You ignore your needs. You really need to go on that spa holiday with your BFFs, but your boyfriend “needs” you so you decide to cancel your plans to be with him instead. If this happens often, it’s not healthy because you’re totally blinded to your own needs and wants, plus the rest of your life along with the important people in it. It’s like you’re expecting him to fulfill you in every way, but that’s just not possible or healthy.
You’ve changed your hobbies. You used to love horse riding or hitting new clubs with your besties, but because your boyfriend doesn’t like doing those things in his spare time, you’ve stopped doing them too. It’s really important to maintain your independence in a relationship, no matter how much your partner means to you. You’re missing out if you don’t have time to do things that are fun and important to you.
Your boyfriend’s not around when you need him. Although you’re always putting him first, even when your needs conflict with his, he doesn’t do the same thing for you. When you need him, he’s not around. Ugh. This is a clear sign that you’re giving too much of yourself and not getting enough in return. It’s a lot of wasted energy, TBH.

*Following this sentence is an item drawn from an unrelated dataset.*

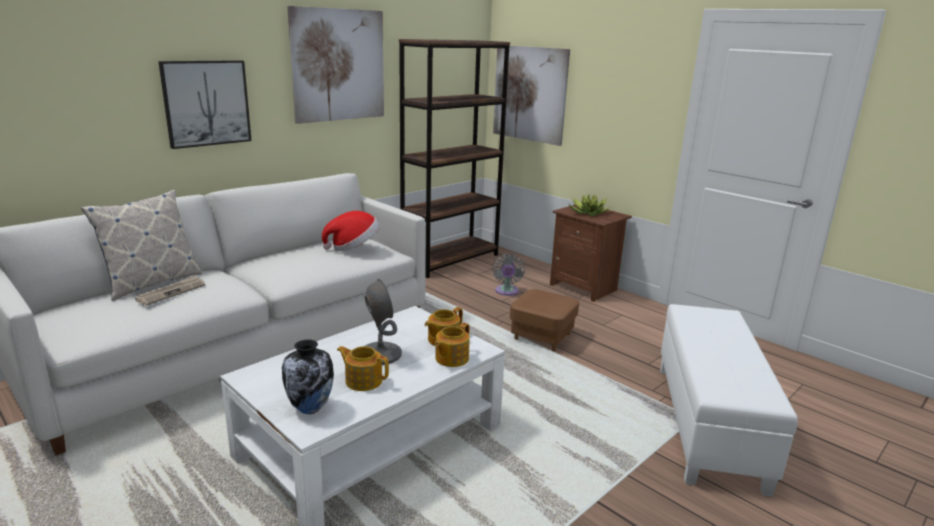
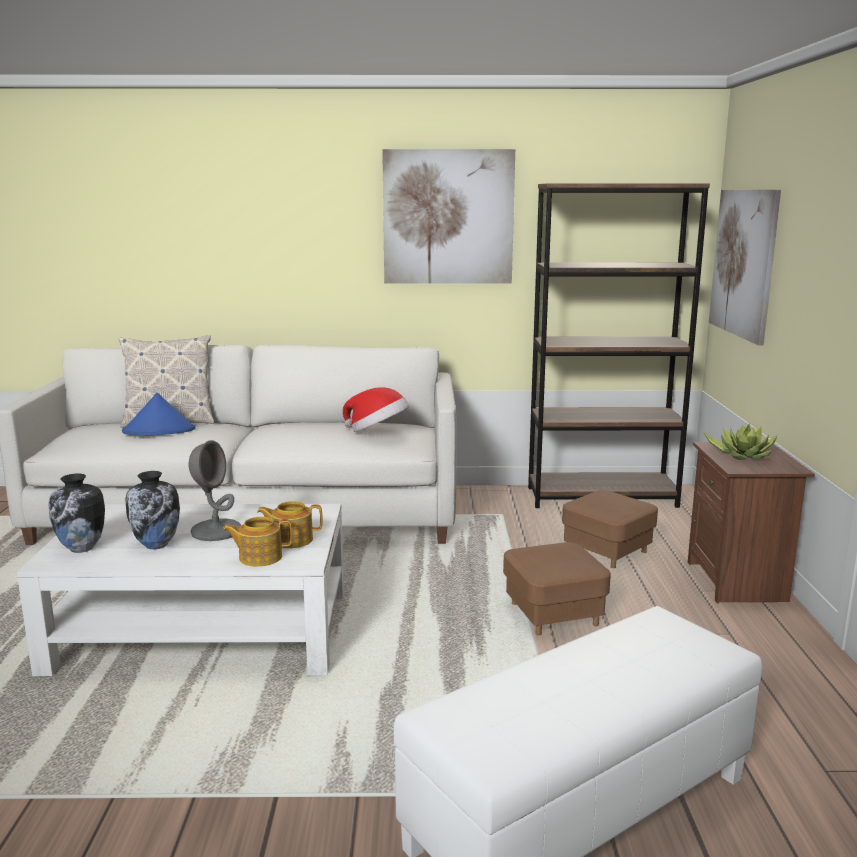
camera: 45 degrees right, 5 degrees down
newspaper [135,275,205,306] -> blue hat [122,393,195,435]
picture [158,60,251,149] -> none
teapot [337,346,389,391] -> vase [125,471,180,549]
grey fan [492,253,525,296] -> brown ottoman [562,490,658,568]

You allow his opinions to affect you. If he says he dislikes your favorite red dress, you’ll stop wearing it. If he says he doesn’t like how friendly you are to guys in your workplace, you become the office ice queen. Of course your partner’s opinions and thoughts are important to you, but they shouldn’t change who you are!

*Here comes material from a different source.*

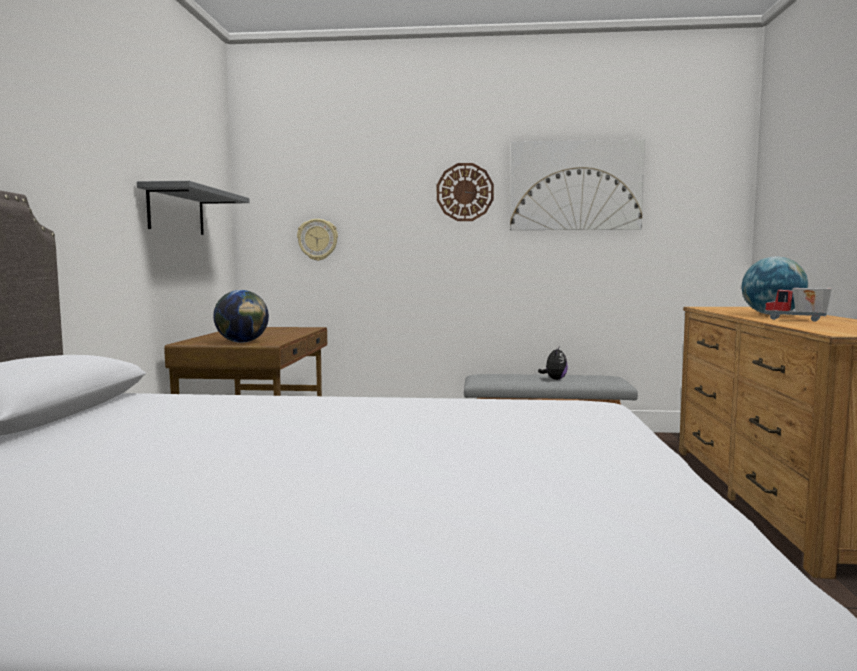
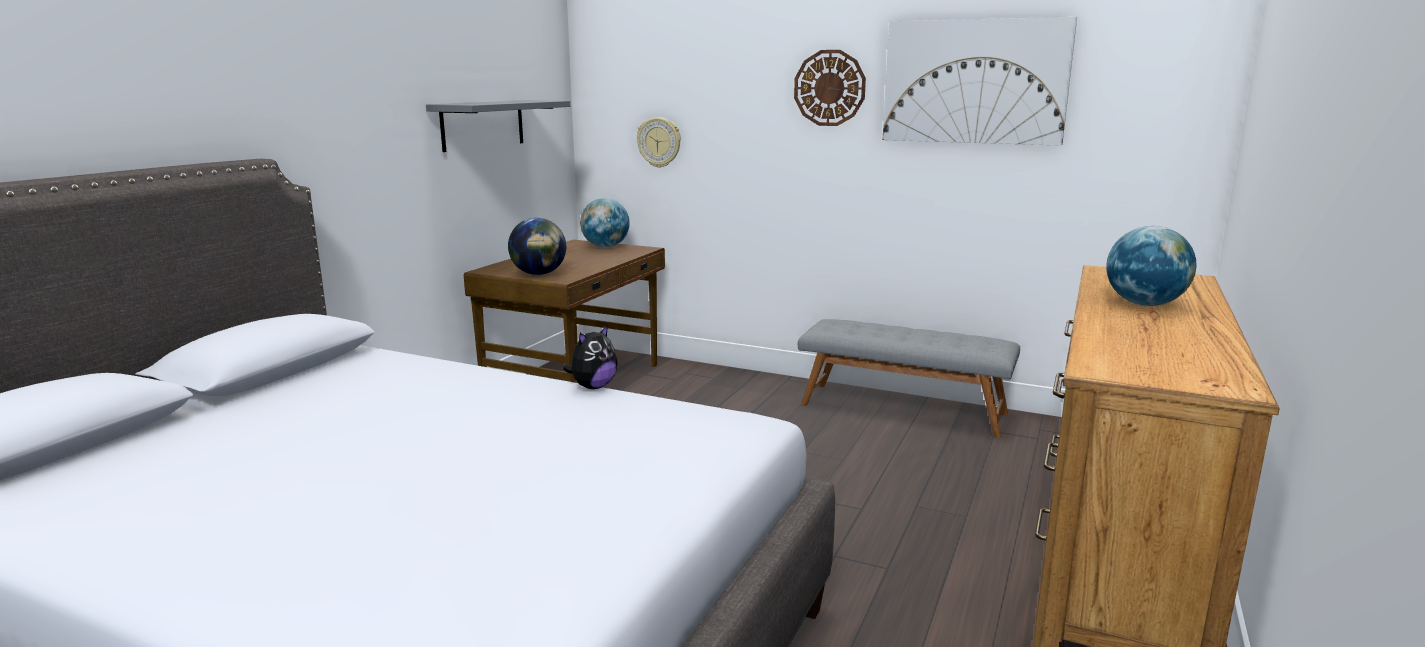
camera: 20 degrees right, 10 degrees up
plush toy [538,347,568,380] -> plush toy moved to [563,324,617,389]
toy truck [765,288,832,322] -> none
none -> globe [580,198,630,247]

You always give him another chance. It’s one thing to try to give him the benefit of the doubt, but if you’re doing this all the time, you’re basically saying that he matters more than you do. You’re dropping your standards to accommodate him, meaning that you’re quite happy to become less of yourself to keep this relationship going. It’s just not worth it.
You let him talk more. He’s always talking about his dreams, past, baggage, and more, while you’re the one who never gets asked the deeper questions about your life. Although it’s good to listen, it’s not fair if you never get a chance to express who you are and what’s important to you. If you accept this, you’re allowing yourself to disappear in the relationship because it’s all about him.

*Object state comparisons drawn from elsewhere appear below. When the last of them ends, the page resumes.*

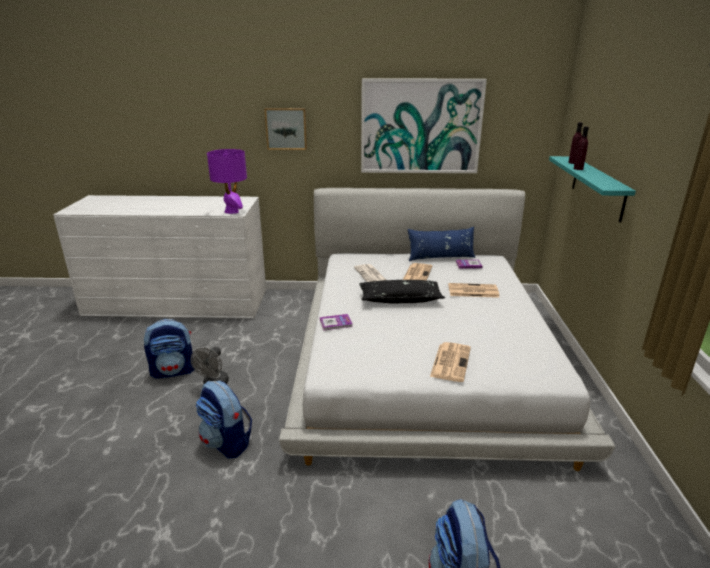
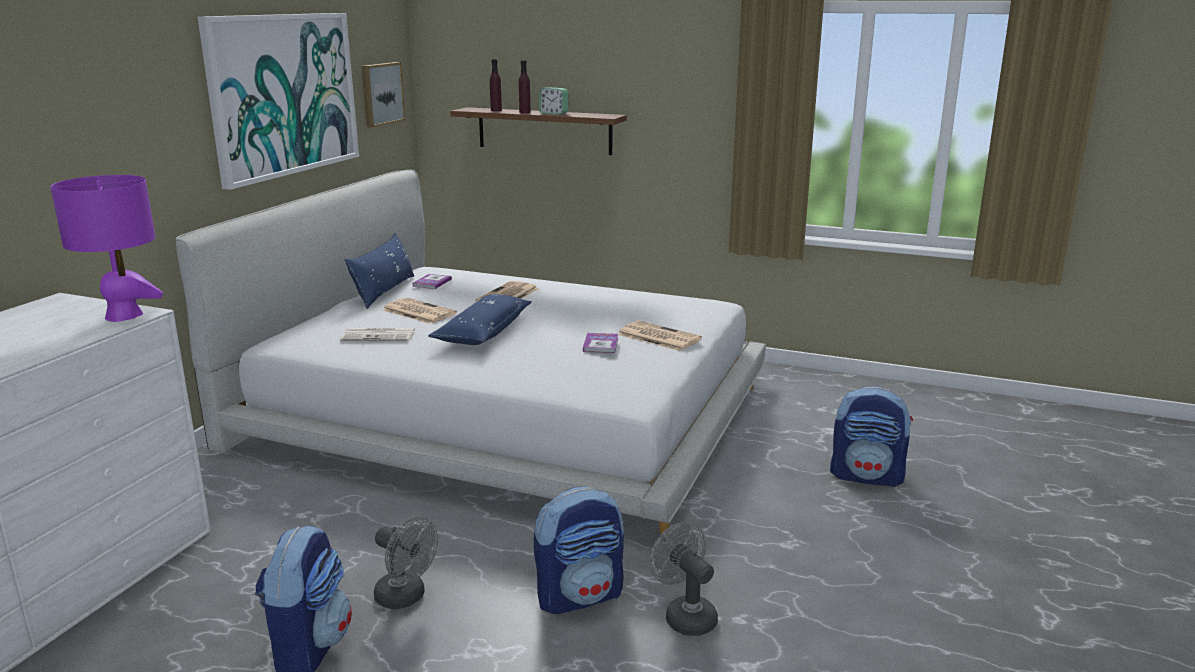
camera: 70 degrees left, 5 degrees down
picture [265,108,307,150] -> picture moved to [361,62,405,128]
book [320,314,353,330] -> book moved to [583,333,618,353]
black pillow [359,280,445,304] -> blue pillow [428,294,532,345]
turquoise shelf [549,156,636,223] -> brown shelf [450,107,627,155]
none -> alarm clock [539,87,568,115]
none -> grey fan [650,522,718,636]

You help him solve his problems. Whenever there’s drama in his life, you’re the one who goes to help him clean it up. You’re basically his go-to woman at any and all hours. When his problems start interfering with your life and what you need to do for yourself, it’s a clear sign you’re making him too much of a priority for your own good. You’re not his mother, for goodness’ sake.
You never say no to him. No matter what he asks of you, you never say no to him. You’re always available and try to fit into his schedule. The danger of living in this way is that you’re literally revolving your life around him, pushing aside things that are important to you. With so little time in the day as it is, it’s really unfair for you to give him so much of it, don’t you think? Besides, saying no sometimes is a display of your standards, which you need to have in order to have healthy relationships.